_WHAT YOU NEED TO DO_. Pull each line holding the word "coordinate" from the data.
LISTED ENTRIES START
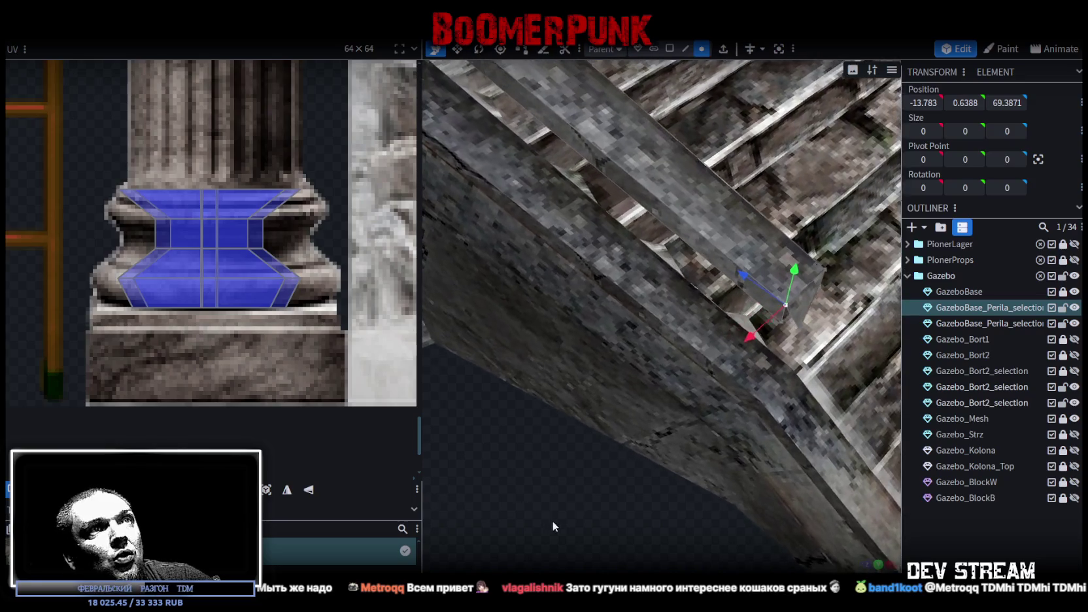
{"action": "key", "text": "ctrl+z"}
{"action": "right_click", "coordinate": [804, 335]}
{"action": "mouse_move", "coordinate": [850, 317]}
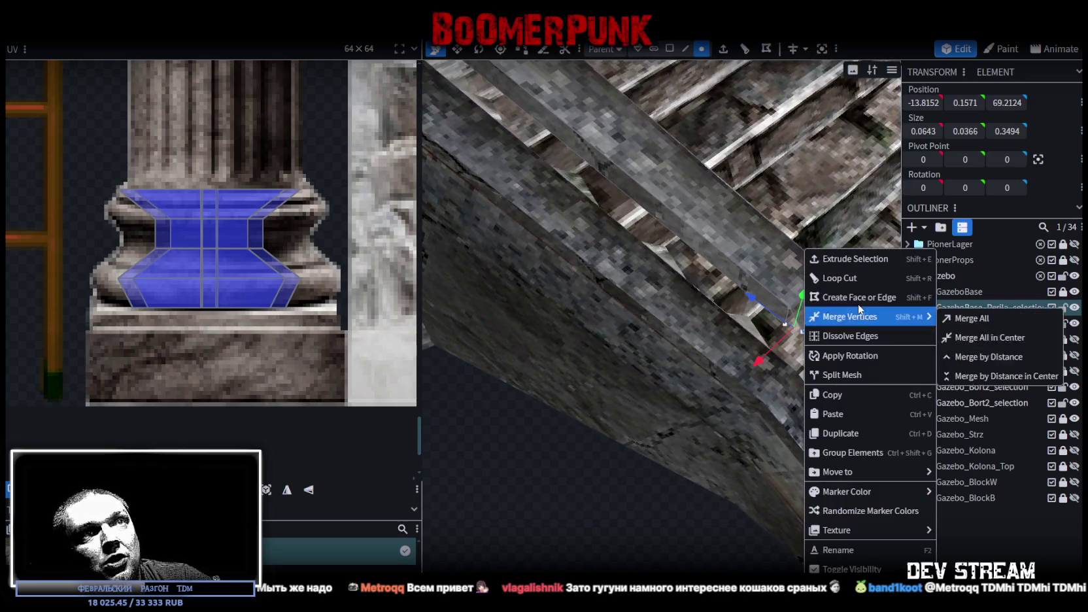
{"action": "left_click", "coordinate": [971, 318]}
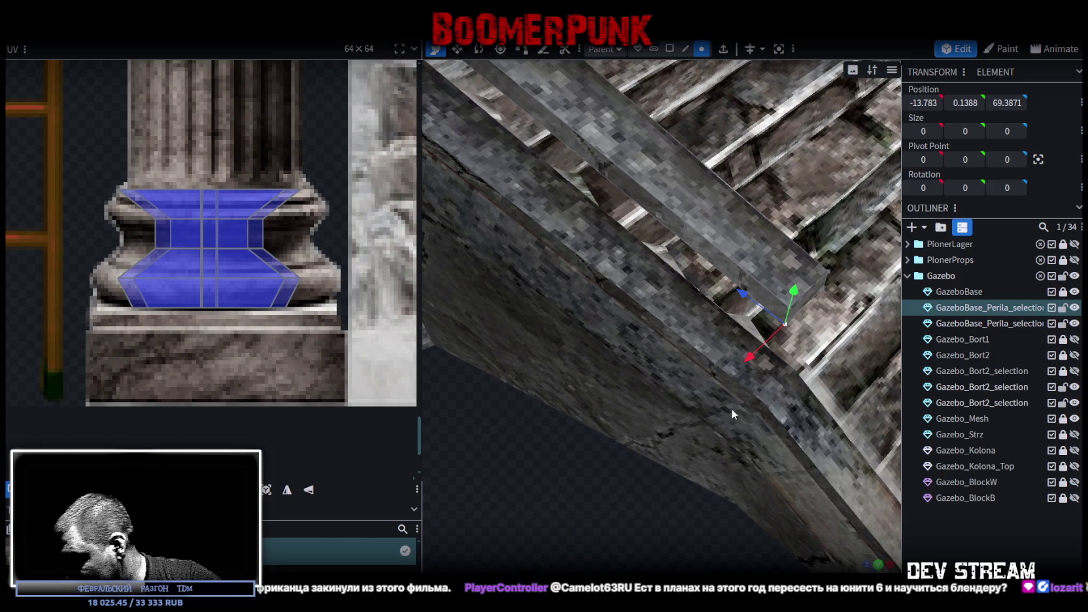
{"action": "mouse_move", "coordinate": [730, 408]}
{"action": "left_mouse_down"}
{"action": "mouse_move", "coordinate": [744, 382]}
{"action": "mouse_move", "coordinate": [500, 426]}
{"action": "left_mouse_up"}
LISTED ENTRIES END
_OUTPUT OF THE TASK_.
{"action": "right_click", "coordinate": [804, 335]}
{"action": "mouse_move", "coordinate": [850, 317]}
{"action": "left_click", "coordinate": [971, 318]}
{"action": "mouse_move", "coordinate": [730, 408]}
{"action": "mouse_move", "coordinate": [744, 382]}
{"action": "mouse_move", "coordinate": [500, 426]}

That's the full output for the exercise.